** Work instructions **
Please copy every line of the data below word for word, without the pictures.

** Data for processing **
____
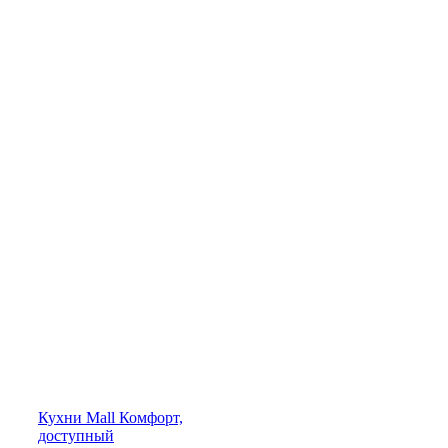
Кухни
Mall
Комфорт,
доступный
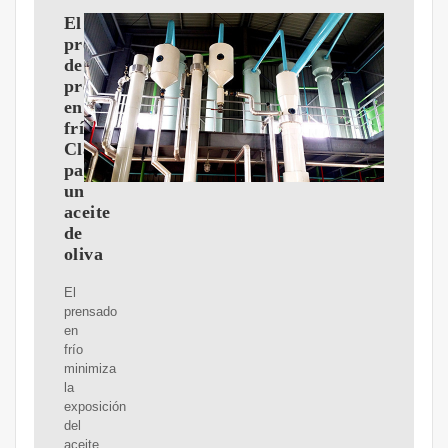
El
proceso
de
prensado
en
frío:
Clave
para
un
aceite
de
oliva
El
prensado
en
frío
minimiza
la
exposición
del
aceite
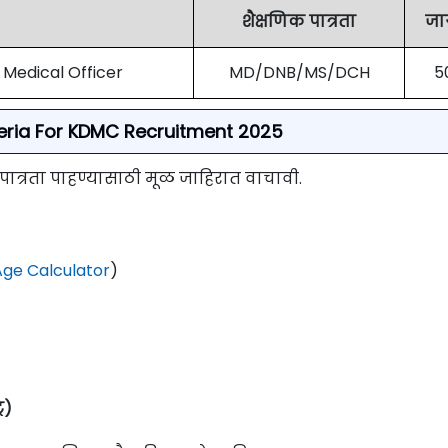
शैक्षणिक पात्रता
जा
 Medical Officer
MD/DNB/MS/DCH
5
riteria For KDMC Recruitment 2025
 पात्रता पाहण्यासाठी मूळ जाहिरात वाचावी.
ge Calculator
)
र)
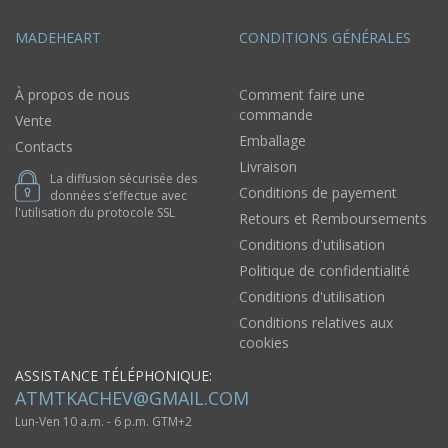
MADEHEART
CONDITIONS GÉNÉRALES
À propos de nous
Comment faire une
commande
Vente
Emballage
Contacts
Livraison
La diffusion sécurisée des
Conditions de payement
données s'effectue avec
l'utilisation du protocole SSL
Retours et Remboursements
Conditions d'utilisation
Politique de confidentialité
Conditions d'utilisation
Conditions relatives aux
cookies
ASSISTANCE TÉLÉPHONIQUE:
ATMTKACHEV@GMAIL.COM
Lun-Ven 10 a.m. - 6 p.m. GTM+2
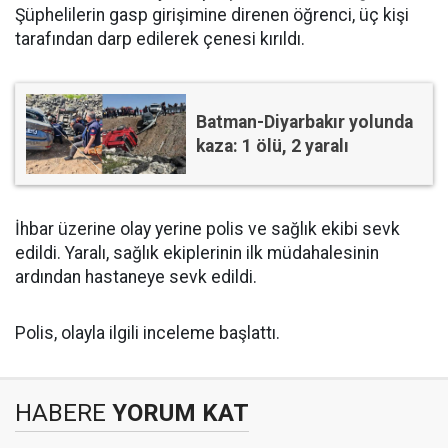
Şüphelilerin gasp girişimine direnen öğrenci, üç kişi
tarafından darp edilerek çenesi kırıldı.
Batman-Diyarbakır yolunda
kaza: 1 ölü, 2 yaralı
İhbar üzerine olay yerine polis ve sağlık ekibi sevk
edildi. Yaralı, sağlık ekiplerinin ilk müdahalesinin
ardından hastaneye sevk edildi.
Polis, olayla ilgili inceleme başlattı.
HABERE
YORUM KAT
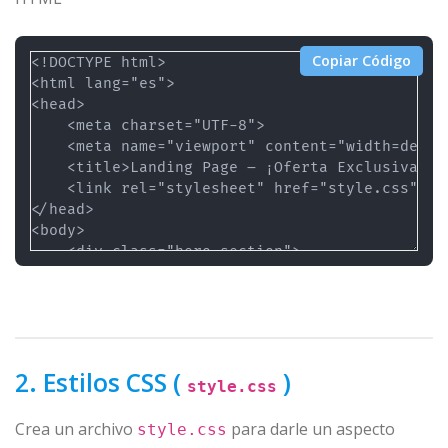
Copiar Código
2. Estilos CSS (
)
style.css
Crea un archivo
para darle un aspecto
style.css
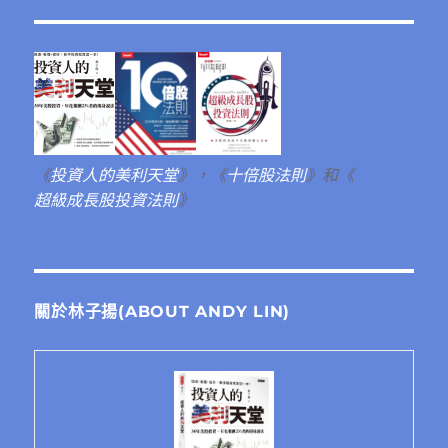
《
投資人的美利天堂
》，《
十倍股法則
》和《
超級成長股投資法則
》
關於林子揚(ABOUT ANDY LIN)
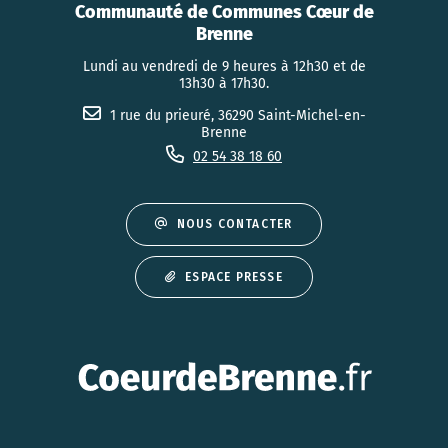
Communauté de Communes Cœur de
Brenne
Lundi au vendredi de 9 heures à 12h30 et de
13h30 à 17h30.
1 rue du prieuré, 36290 Saint-Michel-en-
Brenne
02 54 38 18 60
NOUS CONTACTER
ESPACE PRESSE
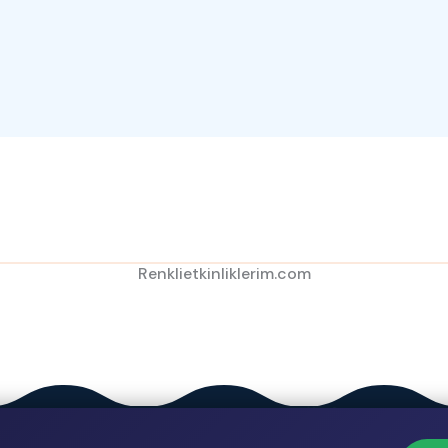
Renklietkinliklerim.com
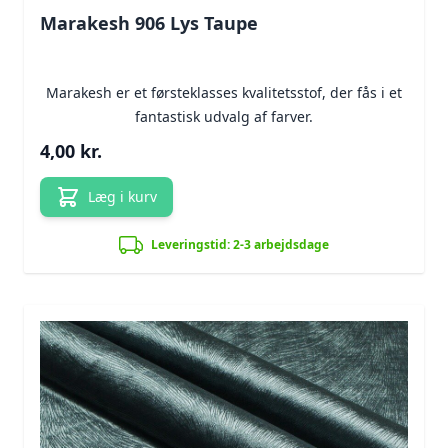
Marakesh 906 Lys Taupe
Marakesh er et førsteklasses kvalitetsstof, der fås i et
fantastisk udvalg af farver.
4,00 kr.
Læg i kurv
Leveringstid: 2-3 arbejdsdage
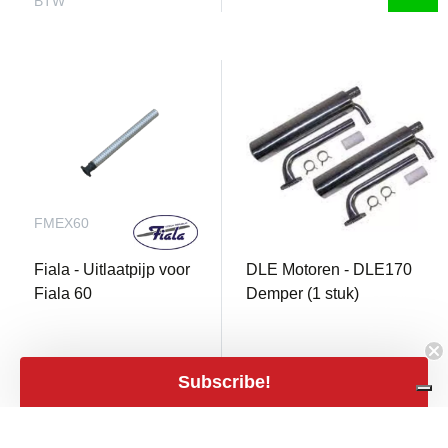
BTW
FMEX60
DLE170HC
Fiala - Uitlaatpijp voor
DLE Motoren - DLE170
Fiala 60
Demper (1 stuk)
Subscribe!
2 Op voorraad
Slechts 1 op voorraad
€ 19,90
close
Filters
____
** Written solution **
Кухни
Mall
Комфорт,
доступный
El
proceso
de
prensado
en
frío:
Clave
para
un
aceite
de
oliva
El
prensado
en
frío
minimiza
la
exposición
del
aceite
शैक्षणिक पात्रता
जा
 Medical Officer
MD/DNB/MS/DCH
5
riteria For KDMC Recruitment 2025
 पात्रता पाहण्यासाठी मूळ जाहिरात वाचावी.
ge Calculator
)
र)
MADEHEART
CONDITIONS GÉNÉRALES
À propos de nous
Comment faire une
commande
Vente
Emballage
Contacts
Livraison
La diffusion sécurisée des
Conditions de payement
données s'effectue avec
l'utilisation du protocole SSL
Retours et Remboursements
Conditions d'utilisation
Politique de confidentialité
Conditions d'utilisation
Conditions relatives aux
cookies
ASSISTANCE TÉLÉPHONIQUE:
ATMTKACHEV@GMAIL.COM
Lun-Ven 10 a.m. - 6 p.m. GTM+2
Şüphelilerin gasp girişimine direnen öğrenci, üç kişi
tarafından darp edilerek çenesi kırıldı.
Batman-Diyarbakır yolunda
kaza: 1 ölü, 2 yaralı
İhbar üzerine olay yerine polis ve sağlık ekibi sevk
edildi. Yaralı, sağlık ekiplerinin ilk müdahalesinin
ardından hastaneye sevk edildi.
Polis, olayla ilgili inceleme başlattı.
HABERE
YORUM KAT
Copiar Código
2. Estilos CSS (
)
style.css
Crea un archivo
para darle un aspecto
style.css
《
投資人的美利天堂
》，《
十倍股法則
》和《
超級成長股投資法則
》
關於林子揚(ABOUT ANDY LIN)
Communauté de Communes Cœur de
Brenne
Lundi au vendredi de 9 heures à 12h30 et de
13h30 à 17h30.
1 rue du prieuré, 36290 Saint-Michel-en-
Brenne
02 54 38 18 60
NOUS CONTACTER
ESPACE PRESSE
Renklietkinliklerim.com
Marakesh 906 Lys Taupe
Marakesh er et førsteklasses kvalitetsstof, der fås i et
fantastisk udvalg af farver.
4,00 kr.
Læg i kurv
Leveringstid: 2-3 arbejdsdage
BTW
FMEX60
DLE170HC
Fiala - Uitlaatpijp voor
DLE Motoren - DLE170
Fiala 60
Demper (1 stuk)
Subscribe!
2 Op voorraad
Slechts 1 op voorraad
€ 19,90
close
Filters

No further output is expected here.